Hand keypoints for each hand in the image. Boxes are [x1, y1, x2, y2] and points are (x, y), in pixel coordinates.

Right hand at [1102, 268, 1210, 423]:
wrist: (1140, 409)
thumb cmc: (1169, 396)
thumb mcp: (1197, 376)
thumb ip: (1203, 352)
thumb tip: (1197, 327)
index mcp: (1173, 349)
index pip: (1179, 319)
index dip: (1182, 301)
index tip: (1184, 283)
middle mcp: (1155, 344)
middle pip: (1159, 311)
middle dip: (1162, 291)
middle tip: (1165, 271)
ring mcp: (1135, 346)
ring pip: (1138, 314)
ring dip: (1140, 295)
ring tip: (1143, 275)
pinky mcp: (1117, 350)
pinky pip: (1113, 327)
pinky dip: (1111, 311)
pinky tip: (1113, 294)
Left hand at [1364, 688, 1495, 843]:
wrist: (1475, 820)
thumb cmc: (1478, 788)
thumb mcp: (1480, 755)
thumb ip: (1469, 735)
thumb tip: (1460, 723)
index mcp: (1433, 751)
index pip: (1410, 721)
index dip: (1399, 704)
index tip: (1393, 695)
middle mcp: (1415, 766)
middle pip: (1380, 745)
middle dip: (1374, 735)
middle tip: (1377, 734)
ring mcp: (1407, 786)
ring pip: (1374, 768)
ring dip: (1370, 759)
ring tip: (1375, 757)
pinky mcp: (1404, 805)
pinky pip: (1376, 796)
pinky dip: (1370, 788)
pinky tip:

══════════

### EXERCISE PROMPT
Say, as a single number and nothing more, how many lines of the entries contain the word "index".

### SOLUTION TO THIS EXERCISE
8